A Writer's Notebook, Day Sixty-Six

To begin, my meeting this morning went well and I actually got a request for the full manuscript, which is rather exciting, even if it is not necessarily going to lead anywhere.  More importantly, I felt that I was able to make a positive connection with someone in the industry who seemed to recognize that I had a place there as well.  As I said yesterday, I recognize that this is about making those connections and building those relationships.

I also feel quite good about the writing that I did today.  I did cut down to focus the bit of time I had and only did the work on Gus And Bow, but I feel very happy with the scene that I worked on.  It involved the return of a character from the start of the novel, as mentioned yesterday, in a role that I had not expected, and also brought an item into the book that I don't yet know anything about.  Right now, it is a small but heavy unopened box, and I am not really certain what is in it.

I think that tomorrow is going to be a busy day for writing.  I don't believe I have much else on my schedule at the moment, and am hoping to get a few hours in on the novel.  I think it is close to the climax, and I can feel things coming towards it, but I am watching as it happens, and I know that I want to get there.  I am really quite excited to see how things shake out.

I've had more and more little glimpses about things that will happen at the end, but they are not entirely certain or clear, and the order hasn't yet emerged at all.  I get fragmentary images, at times, for example a glimpse that depicts how the ultimate threat of the book sees some of the other characters, and a need to make certain that becomes expressed in some way.

One issue is that I don't want this to all end easily and happily, but in a way that is resonant and makes sense of what has been occurring.  The story has a lot of moral complication, in terms of the nature of the villains, and even the nature of the villain behind them that is that ultimate threat I mentioned.  In some sense, it is easy to relate with them all, though that does not mean that what they do is always easy to forgive.

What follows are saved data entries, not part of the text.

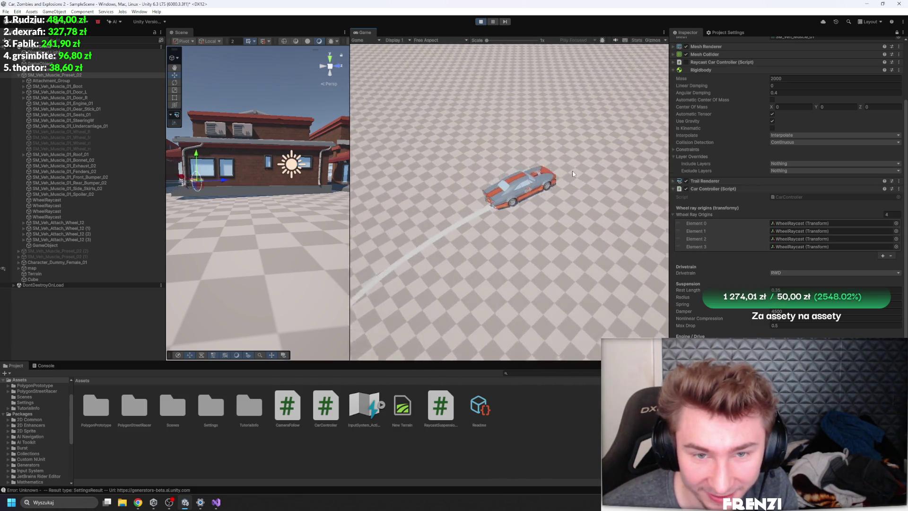
key(d)
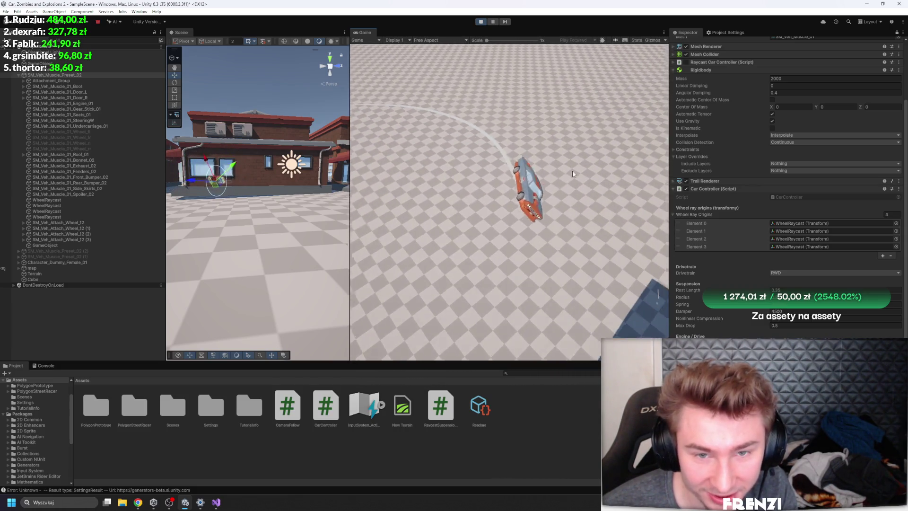
Step: Reverse away from the building, spin the car in place, then start editing its mass
key(s)
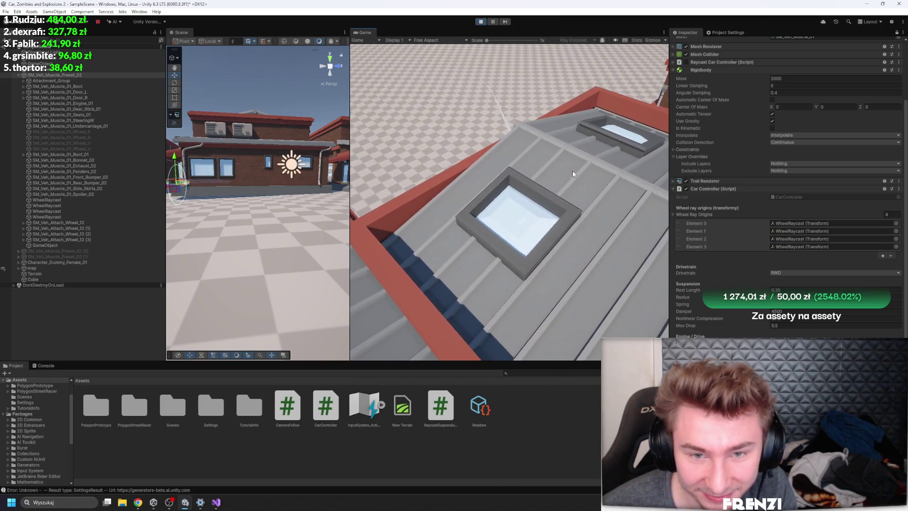
key(s)
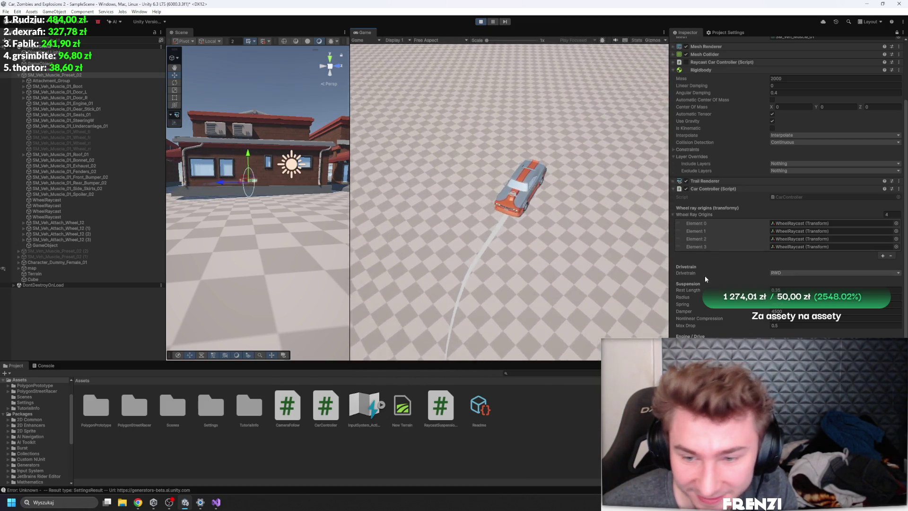
key(w)
key(d)
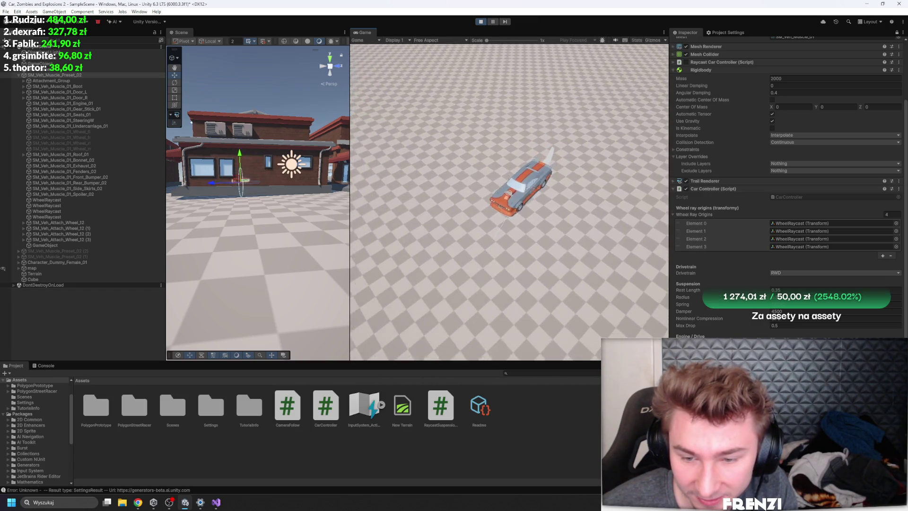
key(d)
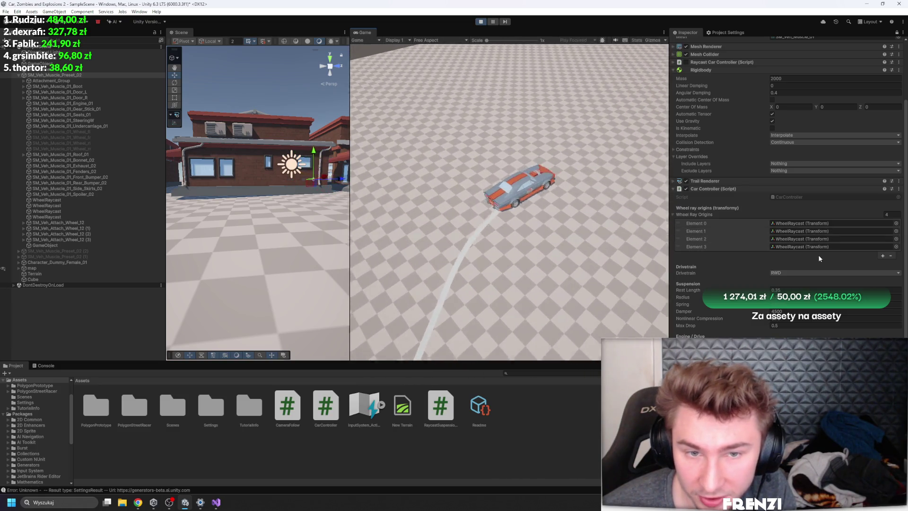
click(817, 79)
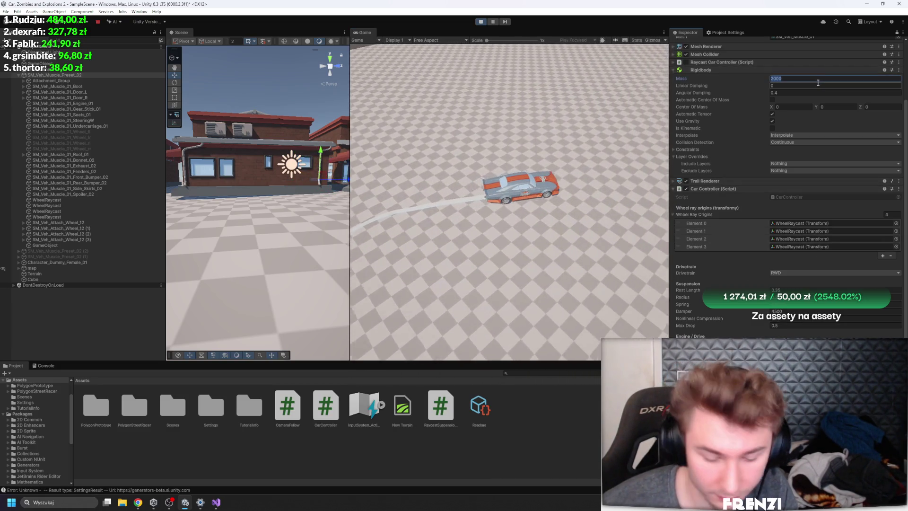
text(400)
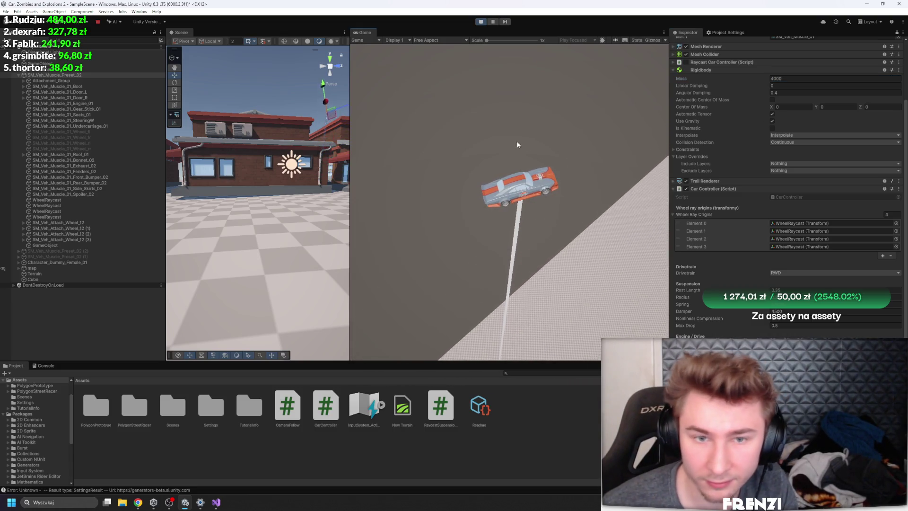
scroll(737, 85, up, 3)
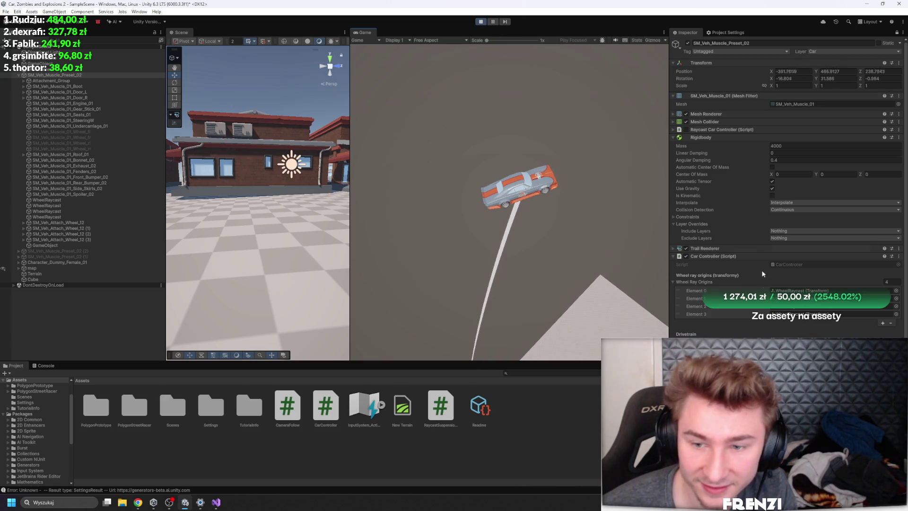
Step: Stop the game and relaunch it with mass 4000 and zero angular damping
click(479, 22)
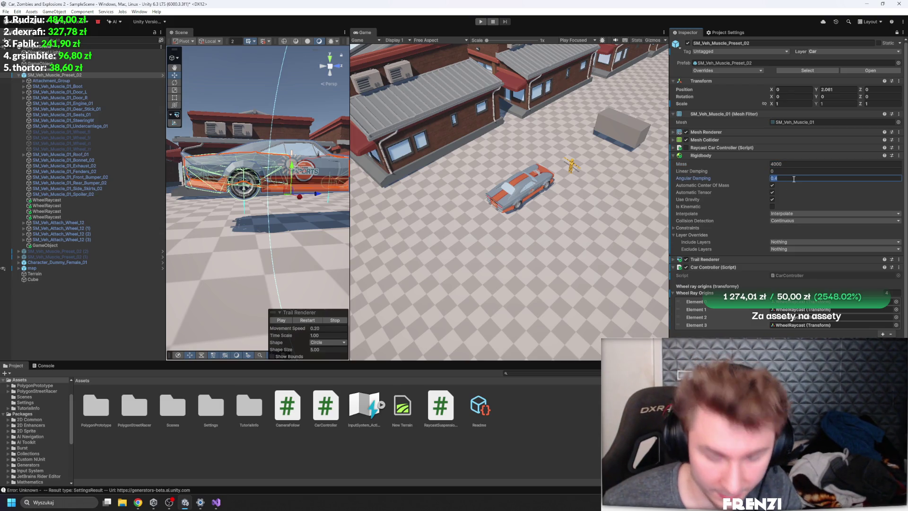
click(480, 23)
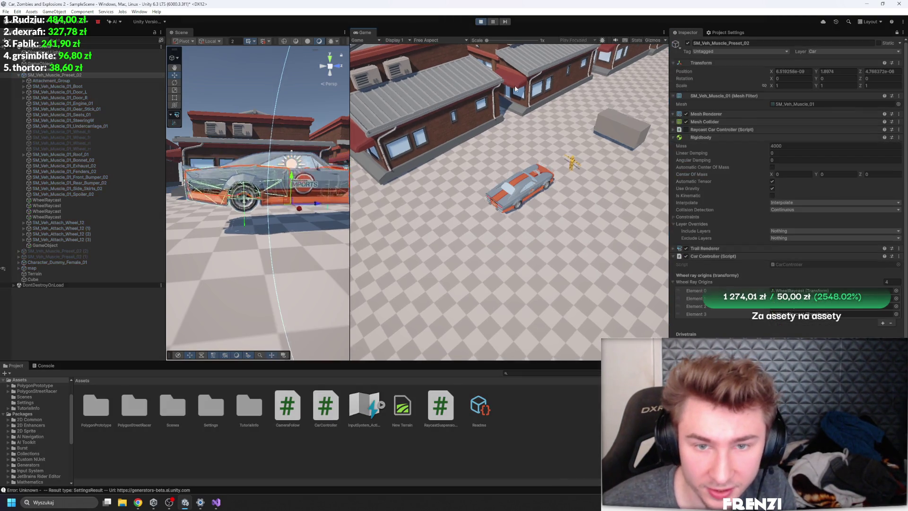
Step: Drive the heavier car into drifts, swinging it round between left and the camera
key(w)
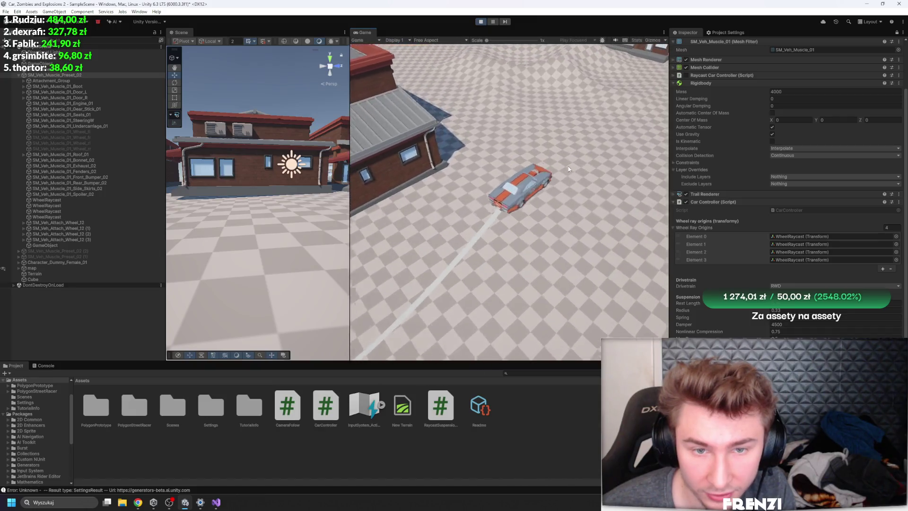
key(d)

The thing that I recognize about this book, at this point, is that it has more going on beneath the surface than I had expected.  The reader's understanding of a certain character has been reinvented several times, and is going to change yet again as the story comes to it's conclusion.  The two narrators are revealed more subtly, but I think a great deal comes across about them.  The nature of the narration has provided a lot of limitations for me, and I think that has forced me to consider how to accomplish a lot of the characterization in other ways than I am used to.

What is most exciting about the ending, for me, is that I don't know what it is yet, and that I am so much wanting to find out makes me thing that I do know, actually, on some level, but the part of me that knows is just going to let it unfold slowly, and onto the page.  There are a lot of things that might otherwise be wasted in the story, or might even be interpreted as plot holes or general mistakes, but which are being woven back in order to create the ending.

As a writer, it can feel like magic, as those things come together.  It feels a bit like juggling, throwing the balls high up and it somehow just seems to land right in the palm of the hand almost without a thought, as if the ball had appeared there on it's won.  The hand catches it, of course, but the movement becomes a part of the whole, and there is no need to remain aware of it.

Similarly, in writing a book there are always going to be details that pop up while working.  Even if you have a huge outline, that can't include all of the book, or it would have to he the book.  As the book gets written, it is always going to occur that something will pop in here, unexpectedly, but later it can come back in another scene and have a different meaning in that context.  For me, these little details often combine together, in ways that propel the story.  For example, the character who came back in at this point is presented as a completely different person than he was assumed to be earlier.  It can seem like it would be impossible for the pieces to fit together so smoothly without any planning, and it may well be that their is an idea of how things will work together, it just isn't something conscious for me.  And that is a big part of what makes it so exciting.